Casey Palmer has found his own way of celebrating Black History Month, one story at a time.

Every day of this February, the Toronto digital content creator will be sharing on his website a story of a Black Canadian person. It’s part of Tales from the 2.9, a project he launched last year in a personal effort to showcase the cultural richness of the Black Canadian communities.

While Black people make up 2.9 per cent of the Canadian population, according to the 2011 Statistics Canada numbers, Palmer believes most of what’s reported in mainstream media isn’t necessarily reflective of his actual community.

“You either have to be super successful like a rapper or an athlete, or it’s a tragedy that comes with crimes or extreme poverty, to be noticed,” he said of the way he sees the general portrayal of Black people.

“But there’s a lot of in-between people, who work the regular jobs, feed families. It isn’t just these two dimensional narratives.”

As Canada celebrates its 150th anniversary, Palmer says his project should be seen as part of an effort to show the country’s diversity, and make sure that no one part of the community is left unrecognized.

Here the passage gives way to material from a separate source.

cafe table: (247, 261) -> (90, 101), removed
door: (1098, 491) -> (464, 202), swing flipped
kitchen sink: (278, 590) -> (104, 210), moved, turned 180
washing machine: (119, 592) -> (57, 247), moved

On top of profiling young Black entrepreneurs and community pioneers on his blog, he’s looking to organize Black Fridays – cultural events where Black people would meet and share ideas on how to positively impact their society.

He’s also inviting other people to help him collect story submissions and put them together, in an effort to make the project “a lasting hub” and expand the sharing platform.

“In this modern era we need digital representation to share rich culture that goes with being Black in Canada,” he said. “The more people’s stories we can get, the better.”